*Brief*
Look through the records and copy each line that has "blue" in it.

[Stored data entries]
========================

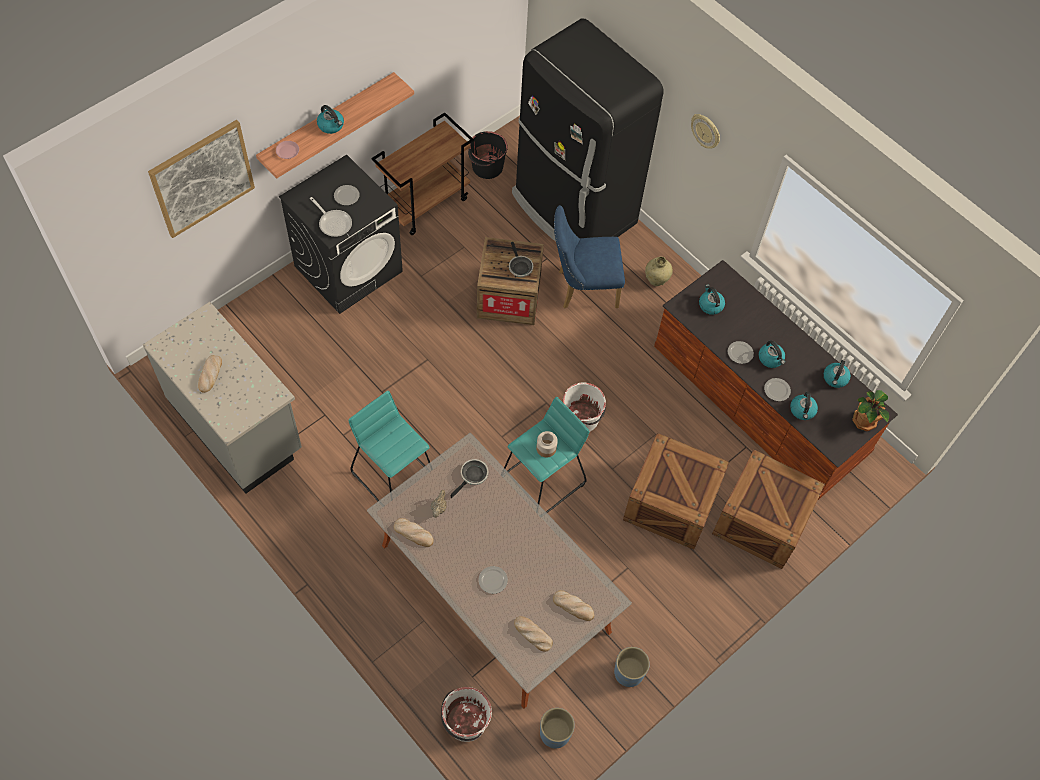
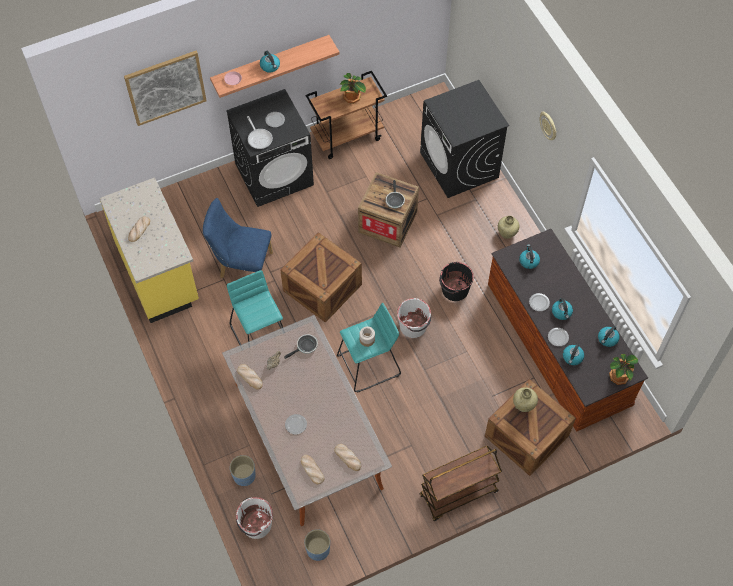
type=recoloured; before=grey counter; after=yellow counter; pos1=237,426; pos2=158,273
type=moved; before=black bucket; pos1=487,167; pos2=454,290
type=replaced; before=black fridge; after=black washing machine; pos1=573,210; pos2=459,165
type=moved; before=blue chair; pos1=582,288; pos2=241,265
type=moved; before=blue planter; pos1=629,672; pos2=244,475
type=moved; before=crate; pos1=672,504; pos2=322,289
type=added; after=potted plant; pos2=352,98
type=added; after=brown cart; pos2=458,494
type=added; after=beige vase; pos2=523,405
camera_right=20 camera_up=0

========================

*Written reply*
type=moved; before=blue chair; pos1=582,288; pos2=241,265
type=moved; before=blue planter; pos1=629,672; pos2=244,475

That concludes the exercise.